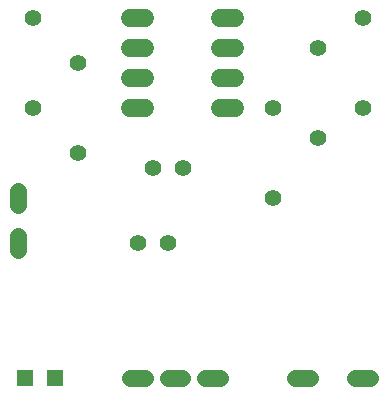
<source format=gts>
G75*
G70*
%OFA0B0*%
%FSLAX24Y24*%
%IPPOS*%
%LPD*%
%AMOC8*
5,1,8,0,0,1.08239X$1,22.5*
%
%ADD10C,0.0600*%
%ADD11C,0.0556*%
%ADD12C,0.0556*%
%ADD13R,0.0556X0.0556*%
D10*
X004841Y010272D02*
X005361Y010272D01*
X005361Y011272D02*
X004841Y011272D01*
X004841Y012272D02*
X005361Y012272D01*
X005361Y013272D02*
X004841Y013272D01*
X007841Y013272D02*
X008361Y013272D01*
X008361Y012272D02*
X007841Y012272D01*
X007841Y011272D02*
X008361Y011272D01*
X008361Y010272D02*
X007841Y010272D01*
D11*
X009601Y010272D03*
X011101Y009272D03*
X012601Y010272D03*
X011101Y012272D03*
X012601Y013272D03*
X006601Y008272D03*
X005601Y008272D03*
X006101Y005772D03*
X005101Y005772D03*
X003101Y008772D03*
X001601Y010272D03*
X003101Y011772D03*
X001601Y013272D03*
X009601Y007272D03*
D12*
X010363Y001272D02*
X010839Y001272D01*
X012363Y001272D02*
X012839Y001272D01*
X007839Y001272D02*
X007363Y001272D01*
X006589Y001272D02*
X006113Y001272D01*
X005339Y001272D02*
X004863Y001272D01*
X001101Y005534D02*
X001101Y006010D01*
X001101Y007034D02*
X001101Y007510D01*
D13*
X001351Y001272D03*
X002351Y001272D03*
M02*

</source>
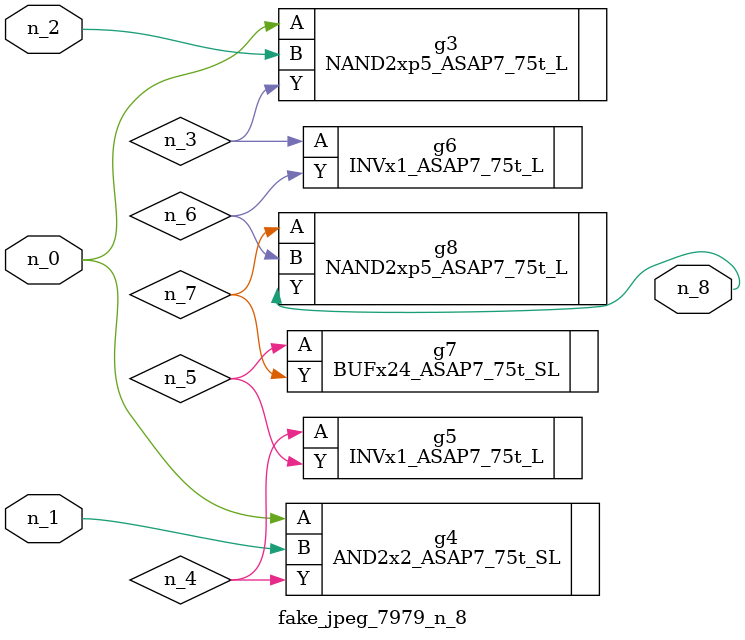
<source format=v>
module fake_jpeg_7979_n_8 (n_0, n_2, n_1, n_8);

input n_0;
input n_2;
input n_1;

output n_8;

wire n_3;
wire n_4;
wire n_6;
wire n_5;
wire n_7;

NAND2xp5_ASAP7_75t_L g3 ( 
.A(n_0),
.B(n_2),
.Y(n_3)
);

AND2x2_ASAP7_75t_SL g4 ( 
.A(n_0),
.B(n_1),
.Y(n_4)
);

INVx1_ASAP7_75t_L g5 ( 
.A(n_4),
.Y(n_5)
);

BUFx24_ASAP7_75t_SL g7 ( 
.A(n_5),
.Y(n_7)
);

INVx1_ASAP7_75t_L g6 ( 
.A(n_3),
.Y(n_6)
);

NAND2xp5_ASAP7_75t_L g8 ( 
.A(n_7),
.B(n_6),
.Y(n_8)
);


endmodule
</source>
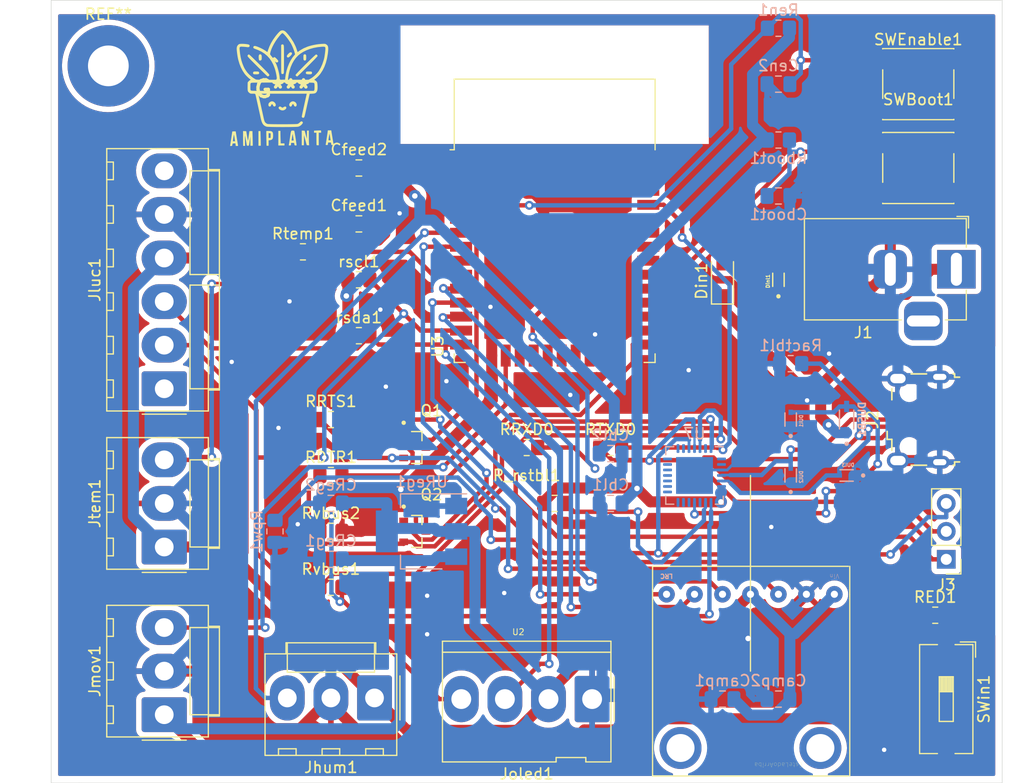
<source format=kicad_pcb>
(kicad_pcb (version 20211014) (generator pcbnew)

  (general
    (thickness 1.6)
  )

  (paper "A4")
  (layers
    (0 "F.Cu" signal)
    (31 "B.Cu" signal)
    (32 "B.Adhes" user "B.Adhesive")
    (33 "F.Adhes" user "F.Adhesive")
    (34 "B.Paste" user)
    (35 "F.Paste" user)
    (36 "B.SilkS" user "B.Silkscreen")
    (37 "F.SilkS" user "F.Silkscreen")
    (38 "B.Mask" user)
    (39 "F.Mask" user)
    (40 "Dwgs.User" user "User.Drawings")
    (41 "Cmts.User" user "User.Comments")
    (42 "Eco1.User" user "User.Eco1")
    (43 "Eco2.User" user "User.Eco2")
    (44 "Edge.Cuts" user)
    (45 "Margin" user)
    (46 "B.CrtYd" user "B.Courtyard")
    (47 "F.CrtYd" user "F.Courtyard")
    (48 "B.Fab" user)
    (49 "F.Fab" user)
    (50 "User.1" user)
    (51 "User.2" user)
    (52 "User.3" user)
    (53 "User.4" user)
    (54 "User.5" user)
    (55 "User.6" user)
    (56 "User.7" user)
    (57 "User.8" user)
    (58 "User.9" user)
  )

  (setup
    (stackup
      (layer "F.SilkS" (type "Top Silk Screen"))
      (layer "F.Paste" (type "Top Solder Paste"))
      (layer "F.Mask" (type "Top Solder Mask") (thickness 0.01))
      (layer "F.Cu" (type "copper") (thickness 0.035))
      (layer "dielectric 1" (type "core") (thickness 1.51) (material "FR4") (epsilon_r 4.5) (loss_tangent 0.02))
      (layer "B.Cu" (type "copper") (thickness 0.035))
      (layer "B.Mask" (type "Bottom Solder Mask") (thickness 0.01))
      (layer "B.Paste" (type "Bottom Solder Paste"))
      (layer "B.SilkS" (type "Bottom Silk Screen"))
      (copper_finish "None")
      (dielectric_constraints no)
    )
    (pad_to_mask_clearance 0)
    (pcbplotparams
      (layerselection 0x00010fc_ffffffff)
      (disableapertmacros false)
      (usegerberextensions false)
      (usegerberattributes true)
      (usegerberadvancedattributes true)
      (creategerberjobfile true)
      (svguseinch false)
      (svgprecision 6)
      (excludeedgelayer true)
      (plotframeref false)
      (viasonmask false)
      (mode 1)
      (useauxorigin false)
      (hpglpennumber 1)
      (hpglpenspeed 20)
      (hpglpendiameter 15.000000)
      (dxfpolygonmode true)
      (dxfimperialunits true)
      (dxfusepcbnewfont true)
      (psnegative false)
      (psa4output false)
      (plotreference true)
      (plotvalue true)
      (plotinvisibletext false)
      (sketchpadsonfab false)
      (subtractmaskfromsilk false)
      (outputformat 1)
      (mirror false)
      (drillshape 1)
      (scaleselection 1)
      (outputdirectory "")
    )
  )

  (net 0 "")
  (net 1 "+3.3V")
  (net 2 "GNDREF")
  (net 3 "BOOT")
  (net 4 "EN")
  (net 5 "+5V")
  (net 6 "+5V_Jack")
  (net 7 "Net-(Din1-Pad2)")
  (net 8 "/CP2102N-A02-GQFN28(Bootloader)/VBUS")
  (net 9 "/CP2102N-A02-GQFN28(Bootloader)/USB_DP")
  (net 10 "/CP2102N-A02-GQFN28(Bootloader)/USB_DN")
  (net 11 "unconnected-(J2-Pad4)")
  (net 12 "/CP2102N-A02-GQFN28(Bootloader)/TXD")
  (net 13 "/CP2102N-A02-GQFN28(Bootloader)/RXD")
  (net 14 "/CP2102N-A02-GQFN28(Bootloader)/RTS")
  (net 15 "/Sensores/dh")
  (net 16 "/Sensores/INT Luz(op)")
  (net 17 "/ESP32/SCL")
  (net 18 "/ESP32/SDA")
  (net 19 "/Sensores/VL Luz (op)")
  (net 20 "/Sensores/dm")
  (net 21 "/Sensores/dt")
  (net 22 "Net-(Q1-Pad1)")
  (net 23 "Net-(Q2-Pad1)")
  (net 24 "/CP2102N-A02-GQFN28(Bootloader)/DTR")
  (net 25 "Net-(Ractbl1-Pad1)")
  (net 26 "Net-(RED1-Pad1)")
  (net 27 "/CP2102N-A02-GQFN28(Bootloader)/RXD0")
  (net 28 "/CP2102N-A02-GQFN28(Bootloader)/TXD0")
  (net 29 "Net-(Rvbus1-Pad2)")
  (net 30 "Net-(R_rstbl1-Pad2)")
  (net 31 "/ESP32/amp_D_mode")
  (net 32 "/ESP32/Amp_Din")
  (net 33 "/ESP32/BCLK")
  (net 34 "/ESP32/LRC")
  (net 35 "unconnected-(U3-Pad4)")
  (net 36 "unconnected-(U3-Pad5)")
  (net 37 "unconnected-(U3-Pad8)")
  (net 38 "unconnected-(U3-Pad17)")
  (net 39 "unconnected-(U3-Pad18)")
  (net 40 "unconnected-(U3-Pad19)")
  (net 41 "unconnected-(U3-Pad20)")
  (net 42 "unconnected-(U3-Pad21)")
  (net 43 "unconnected-(U3-Pad22)")
  (net 44 "unconnected-(U3-Pad23)")
  (net 45 "unconnected-(U3-Pad24)")
  (net 46 "unconnected-(U3-Pad26)")
  (net 47 "unconnected-(U3-Pad27)")
  (net 48 "unconnected-(U3-Pad28)")
  (net 49 "unconnected-(U3-Pad29)")
  (net 50 "unconnected-(U3-Pad30)")
  (net 51 "unconnected-(U3-Pad31)")
  (net 52 "unconnected-(U3-Pad32)")
  (net 53 "unconnected-(U3-Pad33)")
  (net 54 "unconnected-(U3-Pad36)")
  (net 55 "unconnected-(U3-Pad37)")
  (net 56 "unconnected-(U7-Pad1)")
  (net 57 "unconnected-(U7-Pad2)")
  (net 58 "unconnected-(U7-Pad10)")
  (net 59 "unconnected-(U7-Pad12)")
  (net 60 "unconnected-(U7-Pad13)")
  (net 61 "unconnected-(U7-Pad14)")
  (net 62 "unconnected-(U7-Pad15)")
  (net 63 "unconnected-(U7-Pad16)")
  (net 64 "unconnected-(U7-Pad17)")
  (net 65 "unconnected-(U7-Pad18)")
  (net 66 "unconnected-(U7-Pad19)")
  (net 67 "unconnected-(U7-Pad20)")
  (net 68 "unconnected-(U7-Pad21)")
  (net 69 "unconnected-(U7-Pad22)")
  (net 70 "unconnected-(U7-Pad23)")
  (net 71 "unconnected-(U7-Pad27)")

  (footprint "Connector_Molex:Molex_KK-396_A-41791-0003_1x03_P3.96mm_Vertical" (layer "F.Cu") (at 33.125 90.32 90))

  (footprint "Button_Switch_SMD:SW_DIP_SPSTx01_Slide_9.78x4.72mm_W8.61mm_P2.54mm" (layer "F.Cu") (at 104.14 104.14 -90))

  (footprint "SS8050-G:TRANS_SS8050-G" (layer "F.Cu") (at 55.88 88.9))

  (footprint "Resistor_SMD:R_0805_2012Metric_Pad1.20x1.40mm_HandSolder" (layer "F.Cu") (at 48.26 78.74))

  (footprint "Button_Switch_SMD:SW_Push_1P1T_NO_6x6mm_H9.5mm" (layer "F.Cu") (at 101.6 48.26))

  (footprint "MAX9835_EditadoLib:MAX98357A_ModuloEditado" (layer "F.Cu") (at 86.36 101.6 180))

  (footprint "Connector_BarrelJack:BarrelJack_Horizontal" (layer "F.Cu") (at 105.06 65.0825))

  (footprint "Resistor_SMD:R_0805_2012Metric_Pad1.20x1.40mm_HandSolder" (layer "F.Cu") (at 103.14 96.52))

  (footprint "Resistor_SMD:R_0805_2012Metric_Pad1.20x1.40mm_HandSolder" (layer "F.Cu") (at 48.26 83.82))

  (footprint "RF_Module:ESP32-WROOM-32" (layer "F.Cu") (at 68.58 63.67))

  (footprint "AmplantaLogo:huellaAmiplantaLogo" (layer "F.Cu") (at 43.85 48.7))

  (footprint "Connector_Molex:Molex_KK-396_A-41791-0003_1x03_P3.96mm_Vertical" (layer "F.Cu") (at 33.125 105.56 90))

  (footprint "Connector_USB:USB_Micro-B_Wuerth_629105150521" (layer "F.Cu") (at 101.6 78.74 90))

  (footprint "Resistor_SMD:R_0805_2012Metric_Pad1.20x1.40mm_HandSolder" (layer "F.Cu") (at 50.8 71.12))

  (footprint "Resistor_SMD:R_0805_2012Metric_Pad1.20x1.40mm_HandSolder" (layer "F.Cu") (at 66.04 81.28))

  (footprint "Diode_SMD:D_SOD-123F" (layer "F.Cu") (at 83.82 66.04 90))

  (footprint "Resistor_SMD:R_0805_2012Metric_Pad1.20x1.40mm_HandSolder" (layer "F.Cu") (at 45.72 63.5))

  (footprint "Connector_PinHeader_2.54mm:PinHeader_1x03_P2.54mm_Vertical" (layer "F.Cu") (at 104.14 91.44 180))

  (footprint "Button_Switch_SMD:SW_Push_1P1T_NO_6x6mm_H9.5mm" (layer "F.Cu") (at 101.6 55.88))

  (footprint "Resistor_SMD:R_0805_2012Metric_Pad1.20x1.40mm_HandSolder" (layer "F.Cu") (at 48.26 93.98))

  (footprint "Resistor_SMD:R_0805_2012Metric_Pad1.20x1.40mm_HandSolder" (layer "F.Cu") (at 68.58 86.36))

  (footprint "MountingHole:MountingHole_3.7mm_Pad" (layer "F.Cu") (at 28.05 46.6))

  (footprint "Capacitor_SMD:C_0805_2012Metric_Pad1.18x1.45mm_HandSolder" (layer "F.Cu") (at 50.8 60.96))

  (footprint "Connector_Molex:Molex_KK-396_5273-04A_1x04_P3.96mm_Vertical" (layer "F.Cu") (at 71.98 104.14 180))

  (footprint "SS8050-G:TRANS_SS8050-G" (layer "F.Cu") (at 55.88 81.28))

  (footprint "Connector_Molex:Molex_KK-396_A-41791-0003_1x03_P3.96mm_Vertical" (layer "F.Cu") (at 52.22 104.035 180))

  (footprint "Resistor_SMD:R_0805_2012Metric_Pad1.20x1.40mm_HandSolder" (layer "F.Cu") (at 73.66 81.28))

  (footprint "LESD5D5:TVS_LESD5D5.0CT1G" (layer "F.Cu") (at 88.9 66.04 90))

  (footprint "Resistor_SMD:R_0805_2012Metric_Pad1.20x1.40mm_HandSolder" (layer "F.Cu") (at 50.8 66.04))

  (footprint "Capacitor_SMD:C_0805_2012Metric_Pad1.18x1.45mm_HandSolder" (layer "F.Cu") (at 50.8 55.88))

  (footprint "Resistor_SMD:R_0805_2012Metric_Pad1.20x1.40mm_HandSolder" (layer "F.Cu") (at 48.26 88.9))

  (footprint "Connector_Molex:Molex_KK-396_A-41791-0006_1x06_P3.96mm_Vertical" (layer "F.Cu") (at 33.125 75.94 90))

  (footprint "Package_TO_SOT_SMD:SOT-223-3_TabPin2" (layer "B.Cu") (at 56.49 88.9 180))

  (footprint "BAT760-7:SOD2513X120N" (layer "B.Cu")
    (tedit 633E4301) (tstamp 0c222812-ae59-4232-b052-a50034719fff)
    (at 95.0923 78.74 90)
    (property "MANUFACTURER" "DIODES")
    (property "MAXIMUM_PACKAGE_HEIGHT" "1.20mm")
    (property "PARTREV" "9-2")
    (property "STANDARD" "IPC-7351B")
    (property "Sheetfile" "Archivo: bootloader.kicad_sch")
    (property "Sheetname" "CP2102N-A02-GQFN28(Bootloader)")
    (path "/f208f94e-d25e-4624-bb7e-be2762749fd2/e3814a41-99f9-434a-98ee-7bf303d19ca2")
    (attr through_hole)
    (fp_text reference "DUSB1" (at 0.032 1.4064 90) (layer "B.SilkS")
      (effects (font (size 0.64 0.64) (thickness 0.15)) (justify mirror))
      (tstamp 9293e461-53e0-4d1b-a4b7-08b2ab306cf2)
    )
    (fp_text value "BAT760-7" (at 2.8768 -1.4064 90) (layer "B.Fab")
      (effects (font (size 0.64 0.64) (thickness 0.15)) (justify mirror))
      (tstamp e407a947-4bf0-4982-8217-feb494c10e9f)
    )
    (fp_line (start -0.85 -0.65) (end 0.85 -0.65) (layer "B.SilkS") (width 0.127) (tstamp 5f118956-4362-443b-ae14-c2a7211ed7ae))
    (fp_line (start 0.85 0.65) (end -0.85
... [733925 chars truncated]
</source>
####
Show all lines in the entries above where the word "Bottom" appears.

      (layer "B.Mask" (type "Bottom Solder Mask") (thickness 0.01))
      (layer "B.Paste" (type "Bottom Solder Paste"))
      (layer "B.SilkS" (type "Bottom Silk Screen"))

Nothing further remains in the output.